Below are records; the lines starting at the one with "FIGURE 4 | Differences" and ending at the one with "Figure 4. Typical" must be reproduced exactly, both included. Pictures must not appear.

--- Records ---
┌────────
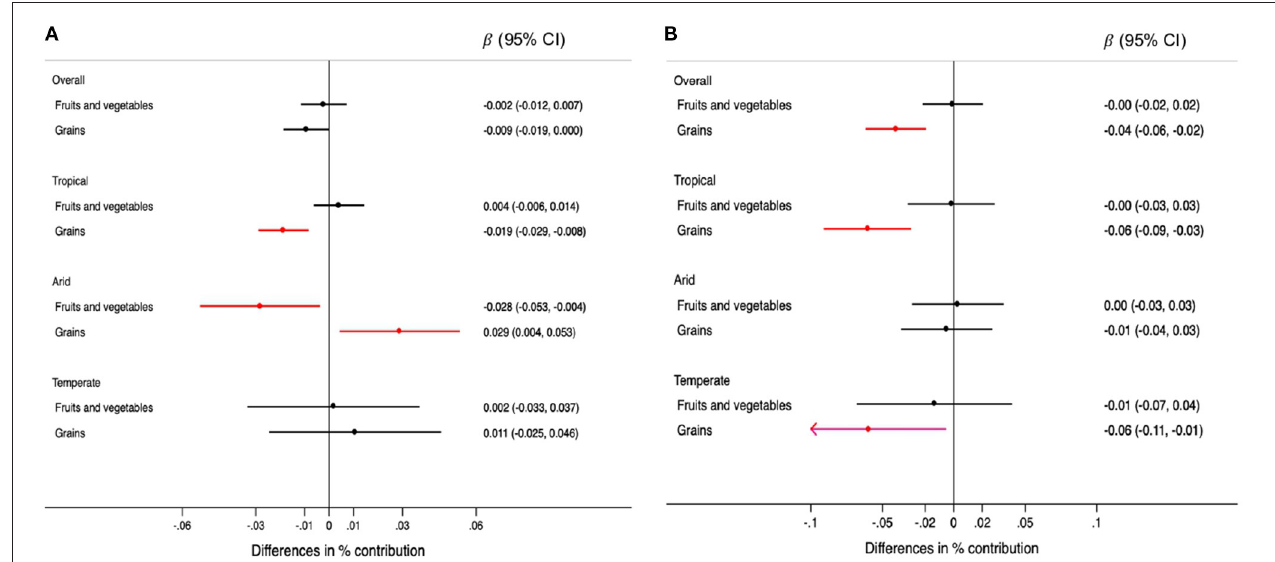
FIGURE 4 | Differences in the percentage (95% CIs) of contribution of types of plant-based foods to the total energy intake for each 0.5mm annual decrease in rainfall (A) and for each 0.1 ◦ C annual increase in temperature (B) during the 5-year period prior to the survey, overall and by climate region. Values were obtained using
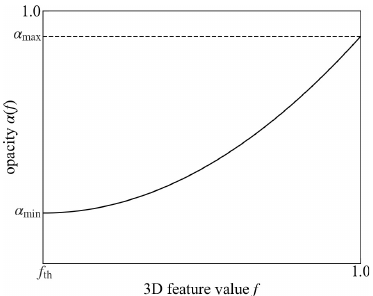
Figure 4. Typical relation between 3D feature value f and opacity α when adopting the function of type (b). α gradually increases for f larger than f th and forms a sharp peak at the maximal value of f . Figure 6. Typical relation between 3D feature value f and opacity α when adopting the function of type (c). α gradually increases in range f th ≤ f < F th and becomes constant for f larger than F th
└────────
┌────────
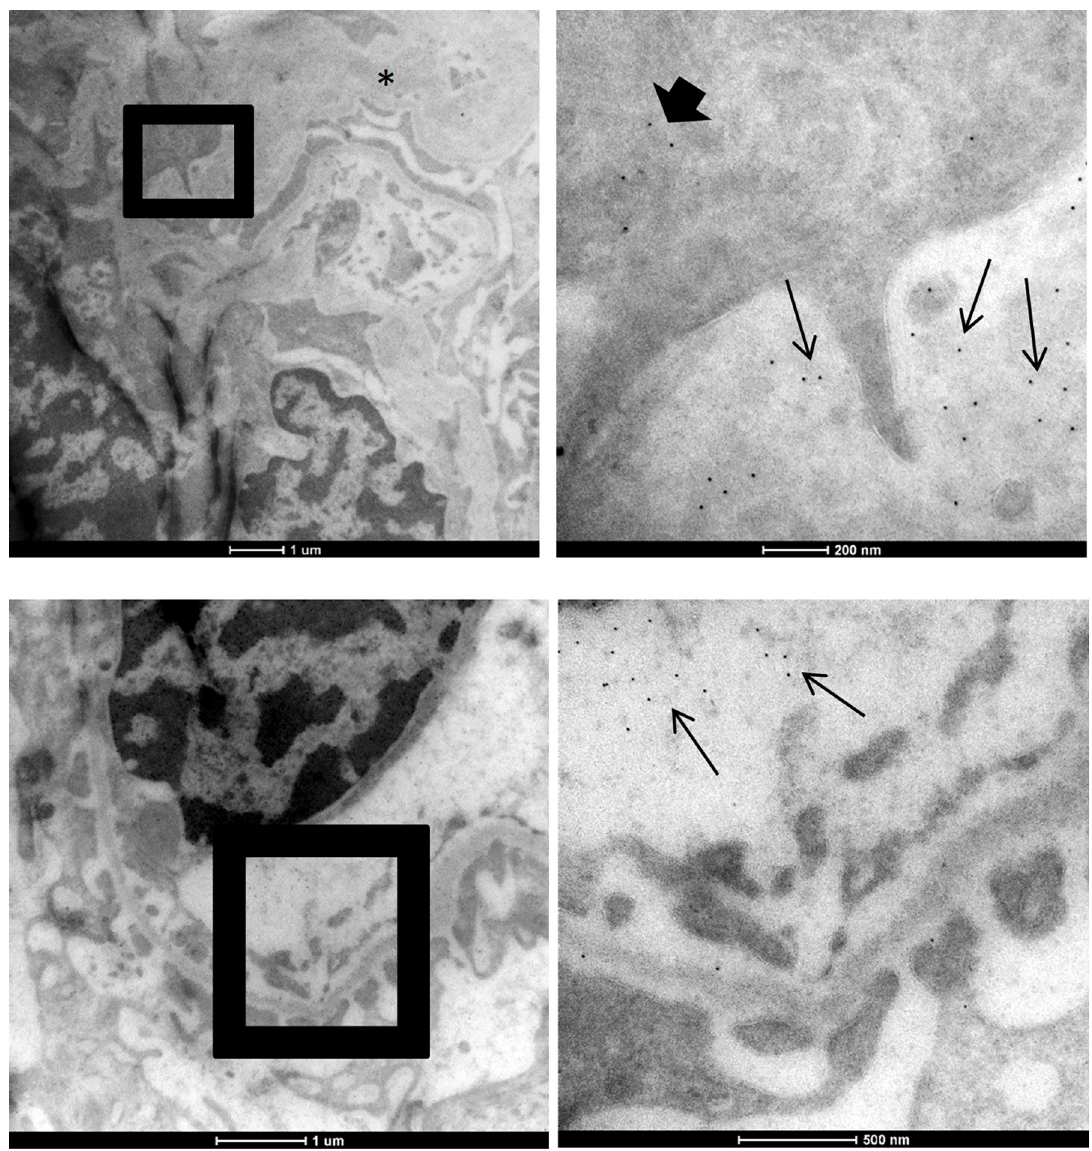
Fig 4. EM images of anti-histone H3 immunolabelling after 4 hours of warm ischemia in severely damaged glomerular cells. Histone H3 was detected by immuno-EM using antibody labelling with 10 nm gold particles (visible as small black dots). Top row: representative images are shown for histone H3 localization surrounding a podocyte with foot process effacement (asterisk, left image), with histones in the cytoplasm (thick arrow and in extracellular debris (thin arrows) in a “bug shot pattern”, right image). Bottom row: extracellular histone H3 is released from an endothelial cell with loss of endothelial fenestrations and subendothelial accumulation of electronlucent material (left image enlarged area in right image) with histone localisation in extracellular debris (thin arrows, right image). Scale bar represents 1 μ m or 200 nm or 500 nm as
└────────
--- Expected output ---
FIGURE 4 | Differences in the percentage (95% CIs) of contribution of types of plant-based foods to the total energy intake for each 0.5mm annual decrease in rainfall (A) and for each 0.1 ◦ C annual increase in temperature (B) during the 5-year period prior to the survey, overall and by climate region. Values were obtained using
Figure 4. Typical relation between 3D feature value f and opacity α when adopting the function of type (b). α gradually increases for f larger than f th and forms a sharp peak at the maximal value of f . Figure 6. Typical relation between 3D feature value f and opacity α when adopting the function of type (c). α gradually increases in range f th ≤ f < F th and becomes constant for f larger than F th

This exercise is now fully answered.